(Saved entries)
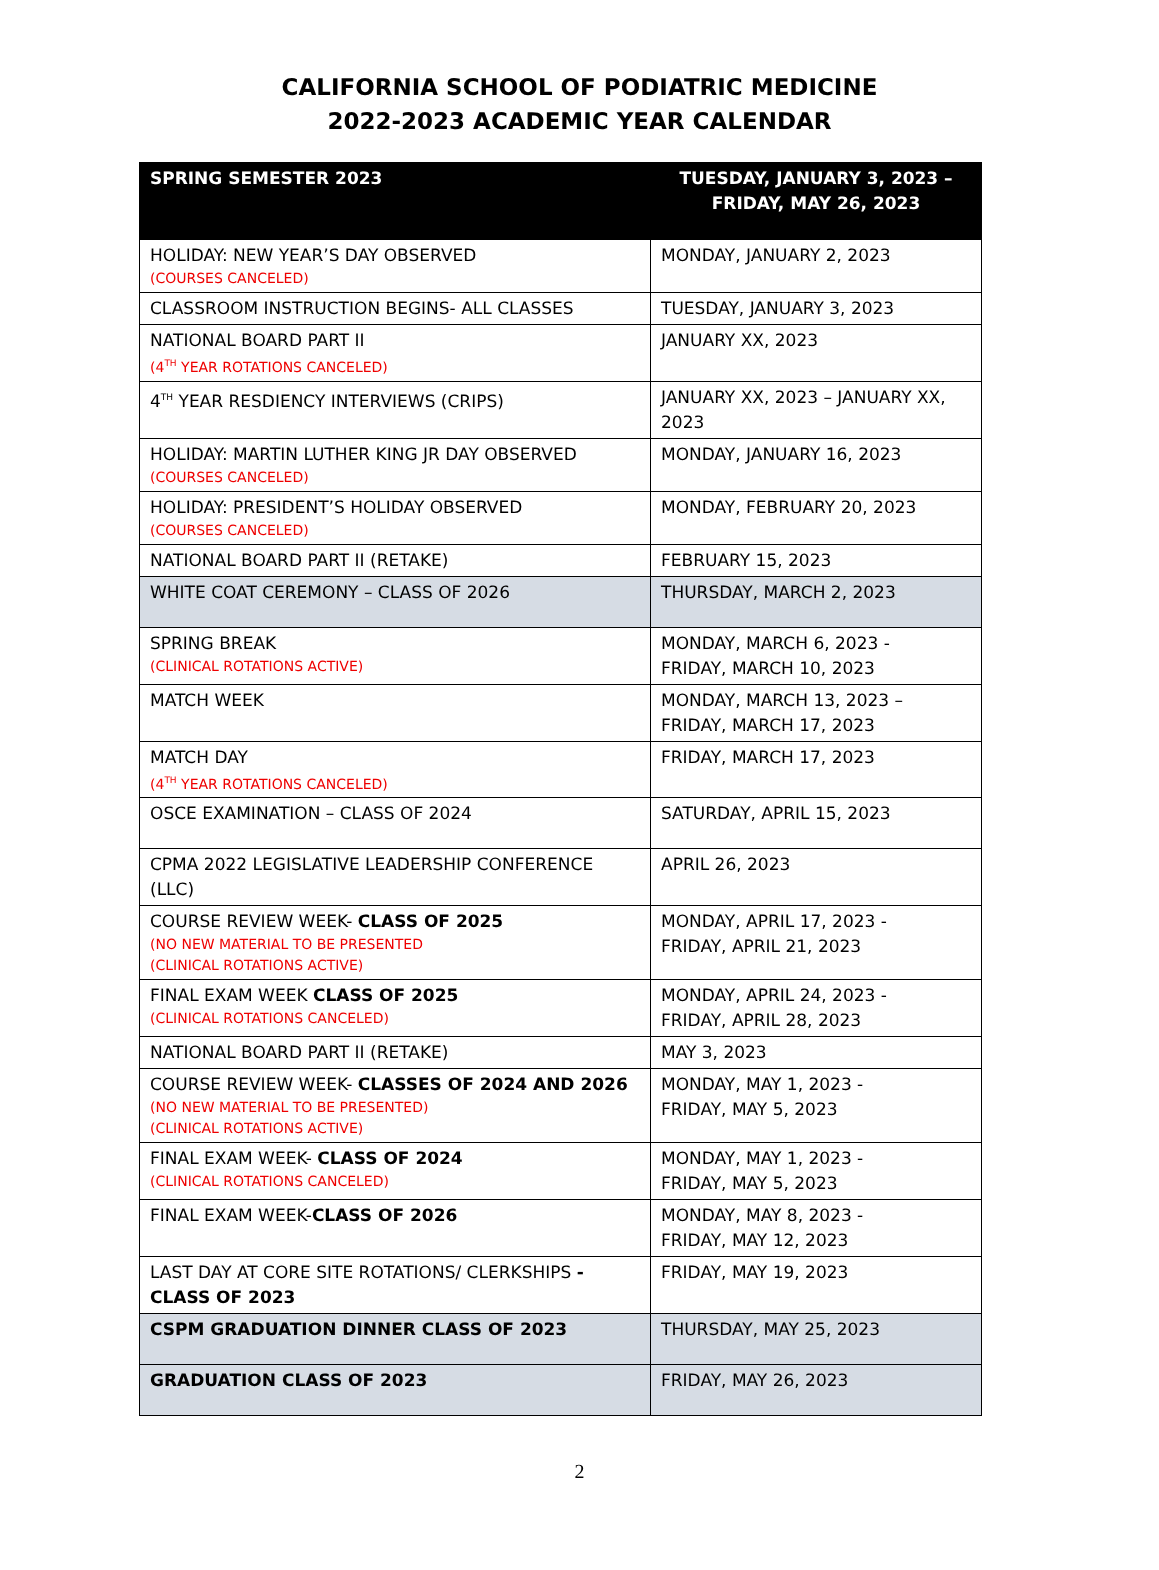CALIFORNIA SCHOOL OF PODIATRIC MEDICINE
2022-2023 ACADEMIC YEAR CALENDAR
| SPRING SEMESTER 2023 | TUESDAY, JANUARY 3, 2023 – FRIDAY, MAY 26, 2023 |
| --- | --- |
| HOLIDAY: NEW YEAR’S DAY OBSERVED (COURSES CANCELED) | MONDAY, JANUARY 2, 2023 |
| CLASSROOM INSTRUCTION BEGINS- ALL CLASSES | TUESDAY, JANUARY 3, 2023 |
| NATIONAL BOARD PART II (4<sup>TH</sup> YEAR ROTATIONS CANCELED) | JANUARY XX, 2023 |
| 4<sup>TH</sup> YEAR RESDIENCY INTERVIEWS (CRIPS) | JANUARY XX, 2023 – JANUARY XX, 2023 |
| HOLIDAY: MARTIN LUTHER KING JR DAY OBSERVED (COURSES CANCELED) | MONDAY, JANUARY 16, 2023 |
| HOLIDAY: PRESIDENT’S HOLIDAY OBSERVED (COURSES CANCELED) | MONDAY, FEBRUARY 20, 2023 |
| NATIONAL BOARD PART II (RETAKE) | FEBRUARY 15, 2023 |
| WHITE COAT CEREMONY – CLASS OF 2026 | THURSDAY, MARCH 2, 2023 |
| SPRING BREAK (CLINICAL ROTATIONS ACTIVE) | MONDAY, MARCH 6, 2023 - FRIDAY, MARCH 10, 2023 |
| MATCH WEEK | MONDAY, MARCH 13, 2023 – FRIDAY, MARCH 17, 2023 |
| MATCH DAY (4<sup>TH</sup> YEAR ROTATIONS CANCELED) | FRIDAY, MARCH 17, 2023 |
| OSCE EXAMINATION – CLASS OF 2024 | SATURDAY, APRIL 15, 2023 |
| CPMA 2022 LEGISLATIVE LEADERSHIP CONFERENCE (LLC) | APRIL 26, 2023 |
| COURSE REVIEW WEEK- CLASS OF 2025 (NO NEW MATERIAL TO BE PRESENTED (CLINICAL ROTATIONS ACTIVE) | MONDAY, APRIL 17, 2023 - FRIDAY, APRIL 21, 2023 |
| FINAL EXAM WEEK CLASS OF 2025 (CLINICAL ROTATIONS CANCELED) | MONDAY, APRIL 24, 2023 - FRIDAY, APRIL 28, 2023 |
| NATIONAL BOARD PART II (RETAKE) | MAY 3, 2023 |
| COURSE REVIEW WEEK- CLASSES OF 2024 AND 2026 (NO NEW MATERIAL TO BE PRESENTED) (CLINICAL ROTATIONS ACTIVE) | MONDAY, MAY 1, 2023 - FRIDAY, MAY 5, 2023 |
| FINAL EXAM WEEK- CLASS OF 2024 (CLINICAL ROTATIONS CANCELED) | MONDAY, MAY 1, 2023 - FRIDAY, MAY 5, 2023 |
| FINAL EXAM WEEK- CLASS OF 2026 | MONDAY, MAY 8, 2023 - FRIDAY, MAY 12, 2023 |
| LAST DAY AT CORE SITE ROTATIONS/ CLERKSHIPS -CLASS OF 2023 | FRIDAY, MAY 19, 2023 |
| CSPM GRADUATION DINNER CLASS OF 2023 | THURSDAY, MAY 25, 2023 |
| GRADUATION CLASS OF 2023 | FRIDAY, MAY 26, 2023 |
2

* **Task to carry out**
Leave the pictures out, and restate exactly the lines from the start of the records through the one that contains "APRIL 21, 2023 |".

* **Your solution**
CALIFORNIA SCHOOL OF PODIATRIC MEDICINE
2022-2023 ACADEMIC YEAR CALENDAR
| SPRING SEMESTER 2023 | TUESDAY, JANUARY 3, 2023 – FRIDAY, MAY 26, 2023 |
| --- | --- |
| HOLIDAY: NEW YEAR’S DAY OBSERVED (COURSES CANCELED) | MONDAY, JANUARY 2, 2023 |
| CLASSROOM INSTRUCTION BEGINS- ALL CLASSES | TUESDAY, JANUARY 3, 2023 |
| NATIONAL BOARD PART II (4<sup>TH</sup> YEAR ROTATIONS CANCELED) | JANUARY XX, 2023 |
| 4<sup>TH</sup> YEAR RESDIENCY INTERVIEWS (CRIPS) | JANUARY XX, 2023 – JANUARY XX, 2023 |
| HOLIDAY: MARTIN LUTHER KING JR DAY OBSERVED (COURSES CANCELED) | MONDAY, JANUARY 16, 2023 |
| HOLIDAY: PRESIDENT’S HOLIDAY OBSERVED (COURSES CANCELED) | MONDAY, FEBRUARY 20, 2023 |
| NATIONAL BOARD PART II (RETAKE) | FEBRUARY 15, 2023 |
| WHITE COAT CEREMONY – CLASS OF 2026 | THURSDAY, MARCH 2, 2023 |
| SPRING BREAK (CLINICAL ROTATIONS ACTIVE) | MONDAY, MARCH 6, 2023 - FRIDAY, MARCH 10, 2023 |
| MATCH WEEK | MONDAY, MARCH 13, 2023 – FRIDAY, MARCH 17, 2023 |
| MATCH DAY (4<sup>TH</sup> YEAR ROTATIONS CANCELED) | FRIDAY, MARCH 17, 2023 |
| OSCE EXAMINATION – CLASS OF 2024 | SATURDAY, APRIL 15, 2023 |
| CPMA 2022 LEGISLATIVE LEADERSHIP CONFERENCE (LLC) | APRIL 26, 2023 |
| COURSE REVIEW WEEK- CLASS OF 2025 (NO NEW MATERIAL TO BE PRESENTED (CLINICAL ROTATIONS ACTIVE) | MONDAY, APRIL 17, 2023 - FRIDAY, APRIL 21, 2023 |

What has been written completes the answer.